We stand by everything we said yesterday. We never said England lacked eggs, only baskets. There have always been plenty of oeufs in the new ball basket and Jimmy Anderson is adept at using them. Take three wickets for one run and additional receptacles seem superfluous – particularly if you then produce three additional eggs, in the form of catches and run-outs. Just don’t ask where he was keeping them.
The most impressive part of the Tour de France doesn’t take place in the mountains with thousands of pissed-up Dutchmen bellowing into the leading contenders’ faces. It takes place the next morning when they set off again. At the top of a climb, faces haggard, breathing ragged, the cyclists are tired but at least have the finish in sight. The next day, they do not. They have hundreds of kilometres to go, perhaps the same sorts of climbs again, and they’re carrying all that fatigue from the previous day’s efforts.
There is something of Jimmy Anderson in this. It’s not just the fact that he roused himself to action with England only a fifth of the way to dismissing West Indies and no guarantee that they’d actually reach their intended destination, it’s also the sheer physical resilience of the man.
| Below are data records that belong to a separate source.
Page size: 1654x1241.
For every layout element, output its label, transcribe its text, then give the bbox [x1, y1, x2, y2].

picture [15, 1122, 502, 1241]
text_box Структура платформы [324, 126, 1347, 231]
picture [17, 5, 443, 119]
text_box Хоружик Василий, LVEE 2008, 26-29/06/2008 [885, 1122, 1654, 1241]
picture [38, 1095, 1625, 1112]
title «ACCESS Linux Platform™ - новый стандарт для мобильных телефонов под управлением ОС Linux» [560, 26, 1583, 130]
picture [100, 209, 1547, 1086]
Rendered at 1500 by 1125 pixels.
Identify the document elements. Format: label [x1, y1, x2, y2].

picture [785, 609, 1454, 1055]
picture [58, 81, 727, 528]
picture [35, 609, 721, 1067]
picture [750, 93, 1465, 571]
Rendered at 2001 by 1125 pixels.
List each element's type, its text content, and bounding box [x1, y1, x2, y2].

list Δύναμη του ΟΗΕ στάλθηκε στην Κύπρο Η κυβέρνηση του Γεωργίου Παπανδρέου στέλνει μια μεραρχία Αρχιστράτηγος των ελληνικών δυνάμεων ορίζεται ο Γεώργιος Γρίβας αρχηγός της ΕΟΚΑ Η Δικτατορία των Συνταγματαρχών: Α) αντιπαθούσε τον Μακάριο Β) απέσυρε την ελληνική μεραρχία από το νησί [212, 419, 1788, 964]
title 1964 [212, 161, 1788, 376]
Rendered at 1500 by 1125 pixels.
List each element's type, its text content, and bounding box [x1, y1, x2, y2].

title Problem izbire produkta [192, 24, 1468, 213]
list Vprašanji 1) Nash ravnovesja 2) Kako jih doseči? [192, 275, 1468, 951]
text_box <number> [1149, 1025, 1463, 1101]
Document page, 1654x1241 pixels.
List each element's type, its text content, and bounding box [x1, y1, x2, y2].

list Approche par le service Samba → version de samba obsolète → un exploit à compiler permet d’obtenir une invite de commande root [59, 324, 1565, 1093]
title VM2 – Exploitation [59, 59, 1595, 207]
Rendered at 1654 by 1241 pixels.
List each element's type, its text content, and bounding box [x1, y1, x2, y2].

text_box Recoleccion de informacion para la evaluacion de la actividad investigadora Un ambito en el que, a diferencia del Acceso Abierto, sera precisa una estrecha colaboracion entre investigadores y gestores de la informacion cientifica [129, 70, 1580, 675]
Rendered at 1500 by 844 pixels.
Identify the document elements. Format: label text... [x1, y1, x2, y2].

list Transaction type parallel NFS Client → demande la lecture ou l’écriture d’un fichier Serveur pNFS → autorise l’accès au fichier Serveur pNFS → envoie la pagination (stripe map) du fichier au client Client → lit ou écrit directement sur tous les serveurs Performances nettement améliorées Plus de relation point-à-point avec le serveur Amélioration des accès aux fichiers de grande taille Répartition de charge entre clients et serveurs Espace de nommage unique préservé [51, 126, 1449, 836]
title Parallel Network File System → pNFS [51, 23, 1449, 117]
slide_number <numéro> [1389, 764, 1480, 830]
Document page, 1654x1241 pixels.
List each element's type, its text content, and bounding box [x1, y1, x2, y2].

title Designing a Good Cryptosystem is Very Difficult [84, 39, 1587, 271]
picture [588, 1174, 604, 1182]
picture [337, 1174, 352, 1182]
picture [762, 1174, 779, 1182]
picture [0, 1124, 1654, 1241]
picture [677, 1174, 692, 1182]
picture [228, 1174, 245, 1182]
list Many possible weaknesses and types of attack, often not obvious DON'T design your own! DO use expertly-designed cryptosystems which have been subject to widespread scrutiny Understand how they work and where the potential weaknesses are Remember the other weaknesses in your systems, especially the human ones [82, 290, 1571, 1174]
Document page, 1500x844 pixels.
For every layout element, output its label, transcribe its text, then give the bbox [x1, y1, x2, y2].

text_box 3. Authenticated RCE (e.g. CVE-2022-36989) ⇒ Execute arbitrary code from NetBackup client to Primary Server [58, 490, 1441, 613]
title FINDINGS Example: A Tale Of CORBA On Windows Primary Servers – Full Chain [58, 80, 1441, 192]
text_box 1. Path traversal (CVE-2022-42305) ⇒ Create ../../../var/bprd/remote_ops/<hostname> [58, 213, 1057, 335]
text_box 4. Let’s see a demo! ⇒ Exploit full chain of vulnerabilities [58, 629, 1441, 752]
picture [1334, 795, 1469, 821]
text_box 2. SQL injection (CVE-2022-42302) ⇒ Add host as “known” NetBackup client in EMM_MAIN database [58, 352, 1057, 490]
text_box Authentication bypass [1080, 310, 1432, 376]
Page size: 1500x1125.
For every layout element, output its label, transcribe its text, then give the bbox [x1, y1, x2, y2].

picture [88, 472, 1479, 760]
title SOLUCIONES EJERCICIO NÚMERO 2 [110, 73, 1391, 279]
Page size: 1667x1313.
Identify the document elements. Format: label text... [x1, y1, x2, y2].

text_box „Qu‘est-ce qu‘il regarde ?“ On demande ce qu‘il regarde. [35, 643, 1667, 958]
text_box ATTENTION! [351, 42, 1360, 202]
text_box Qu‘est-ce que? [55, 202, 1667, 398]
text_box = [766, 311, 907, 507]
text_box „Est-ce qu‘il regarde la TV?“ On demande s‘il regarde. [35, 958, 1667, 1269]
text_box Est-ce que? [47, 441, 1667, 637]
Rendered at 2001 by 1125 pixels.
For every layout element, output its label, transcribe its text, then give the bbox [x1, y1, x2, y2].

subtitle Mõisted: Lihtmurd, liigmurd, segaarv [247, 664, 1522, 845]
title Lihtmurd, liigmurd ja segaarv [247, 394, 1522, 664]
Innings after innings he at least matches and usually exceeds the workloads of the other pace bowlers. But then, making use of the fourth new ball he’s had his hands on in this match, he bowls as swiftly and as effortlessly and as skilfully as at any point before, almost as if the first Test and the first 30-odd overs he’d bowled in this Test hadn’t happened. Then he balletically plucks one out of the air during a rest between overs. Then he moves like a cat and throws like the complete opposite of a cat to dismiss someone else. Then yet another catch.
When does he rest? He’ll rest when he’s dead, presumably, and looking at England’s fixture list, the ECB will have executed him by the end of the year. Wherever will England keep their eggs then?